I mean, come on - Rock Hudson, Elizabeth Taylor, James Dean - the iconic triumvirate.
What's not to like?
This book blows away myth and replaces those myths with hard facts and history.
I found the book to be engrossing (I'm prejudiced), enthralling, disconcerting (director vs. author) and filled with the fascinating minutiae and insights that tantalize and enthrall.
Some folks may take a scan and wave it off as Hollywood scandal, but this seems to be the history that is most often abandoned for the sake of civility.

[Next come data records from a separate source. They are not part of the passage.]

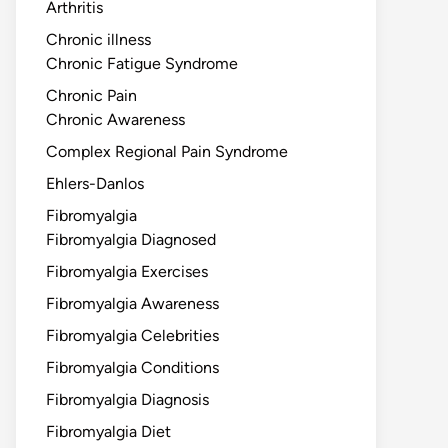
Arthritis
Chronic illness
Chronic Fatigue Syndrome
Chronic Pain
Chronic Awareness
Complex Regional Pain Syndrome
Ehlers-Danlos
Fibromyalgia
Fibromyalgia Diagnosed
Fibromyalgia Exercises
Fibromyalgia Awareness
Fibromyalgia Celebrities
Fibromyalgia Conditions
Fibromyalgia Diagnosis
Fibromyalgia Diet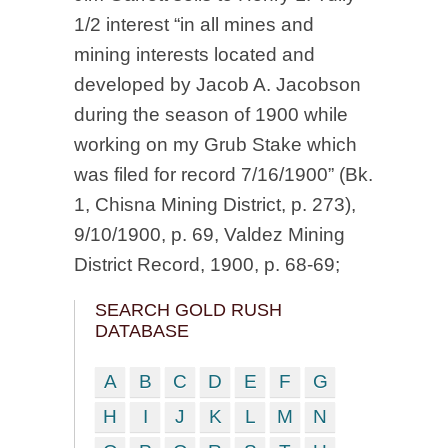
1/2 interest “in all mines and
mining interests located and
developed by Jacob A. Jacobson
during the season of 1900 while
working on my Grub Stake which
was filed for record 7/16/1900” (Bk.
1, Chisna Mining District, p. 273),
9/10/1900, p. 69, Valdez Mining
District Record, 1900, p. 68-69;
SEARCH GOLD RUSH
DATABASE
A
B
C
D
E
F
G
H
I
J
K
L
M
N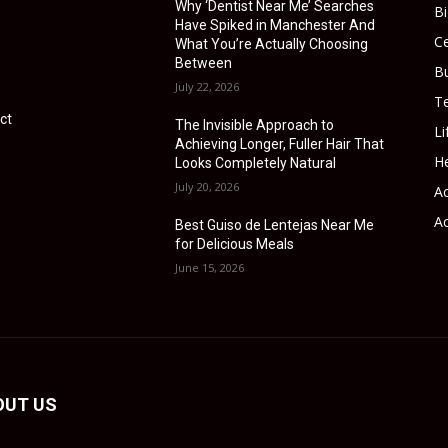
Why ‘Dentist Near Me’ Searches
B
Have Spiked in Manchester And
Ce
What You’re Actually Choosing
Between
B
July 22, 2026
T
ct
The Invisible Approach to
Li
Achieving Longer, Fuller Hair That
He
Looks Completely Natural
July 20, 2026
Ac
Ac
Best Guiso de Lentejas Near Me
for Delicious Meals
June 15, 2026
OUT US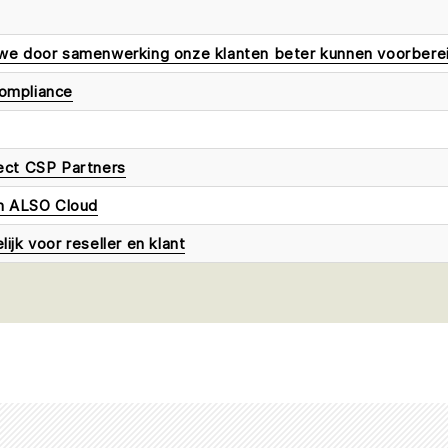
we door samenwerking onze klanten beter kunnen voorbere
ompliance
ect CSP Partners
en ALSO Cloud
jk voor reseller en klant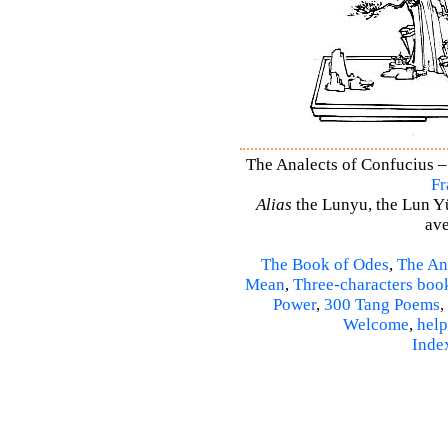
The Analects of Confucius –
Fr
Alias
the Lunyu, the Lun Yü,
ave
The Book of Odes
,
The An
Mean
,
Three-characters boo
Power
,
300 Tang Poems
,
Welcome
,
help
Inde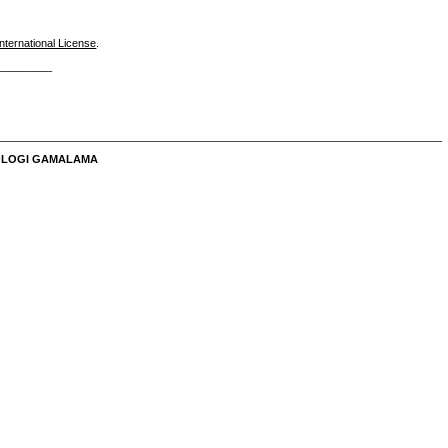
nternational License
.
_________
__________________________________________________________________________
NOLOGI GAMALAMA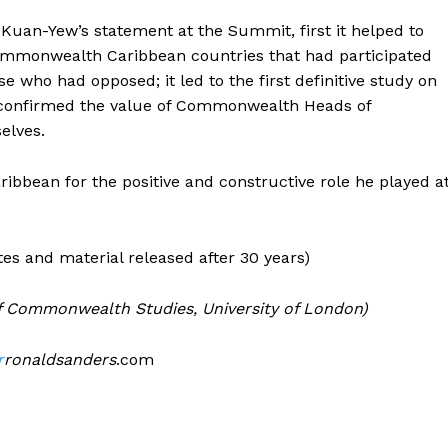
Kuan-Yew’s statement at the Summit, first it helped to
ommonwealth Caribbean countries that had participated
e who had opposed; it led to the first definitive study on
t confirmed the value of Commonwealth Heads of
elves.
bean for the positive and constructive role he played a
es and material released after 30 years)
 of Commonwealth Studies, University of London)
r
ronaldsanders
.com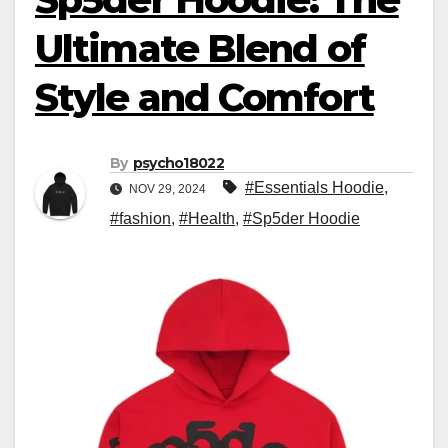
Ultimate Blend of
Style and Comfort
By
psycho18022
#Essentials Hoodie
,
NOV 29, 2024
#fashion
,
#Health
,
#Sp5der Hoodie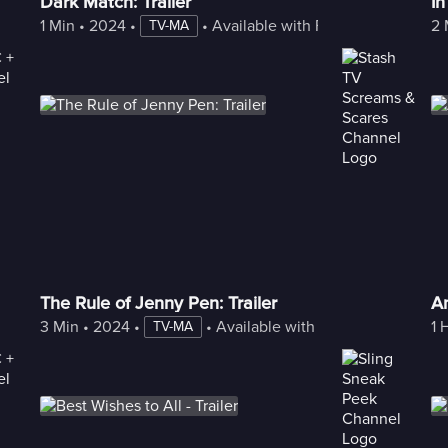
Dark Match: Trailer
In
1 Min
 • 
2024
 • 
 • 
Available with Freestream
2 
TV-MA
The Rule of Jenny Pen: Trailer
A
3 Min
 • 
2024
 • 
 • 
Available with Freestream
1 
TV-MA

Overall a thoroughly engrossing work.
Thank you for the copy and the opportunity to read and review.
2 reviews
September 3, 2018
Any fans of the movie Giant, or fans of Elizabeth Taylor, James Dean or Rock Hudson should enjoy this book immensely. Author Donald Graham highlights the interesting dynamics between the stars. Readers also will learn a lot about director George Stevens and his relationship with the stars. He saw James Dean's greatness and was willing to put up with a lot from the young star. Dean could be crude, rude, standoffish and outlandish. Stevens was particularly hard on Elizabeth Taylor after Dean's death, which occurred shortly before they wrapped up the movie. Taylor and Dean didn't hit it off at first, but the two came to like each other. Dean and Rock Hudson never cared for each other, and they battled for Taylor's attention.
Profile Image for Kelly.
207 reviews4 followers
May 27, 2018
I am not really happy until I know the entire story about a thing and if you don't discover EVERYTHING about the film "Giant" after reading this book, well, I don't know. This is an exhaustive look at the players, the process, and the history of this great film. As soon as I finished, I went out and bought the latest 2 CD version and watched the movie again with commentary by George Stevens Jr (one of my personal heroes). The book could have used a better editor, because the author repeats himself a couple of times, but the stories, the detail...it is all irresistible. I gave it to my mom for Mother's Day because she was a "Giant" fanatic. A film before it's time and very timely now.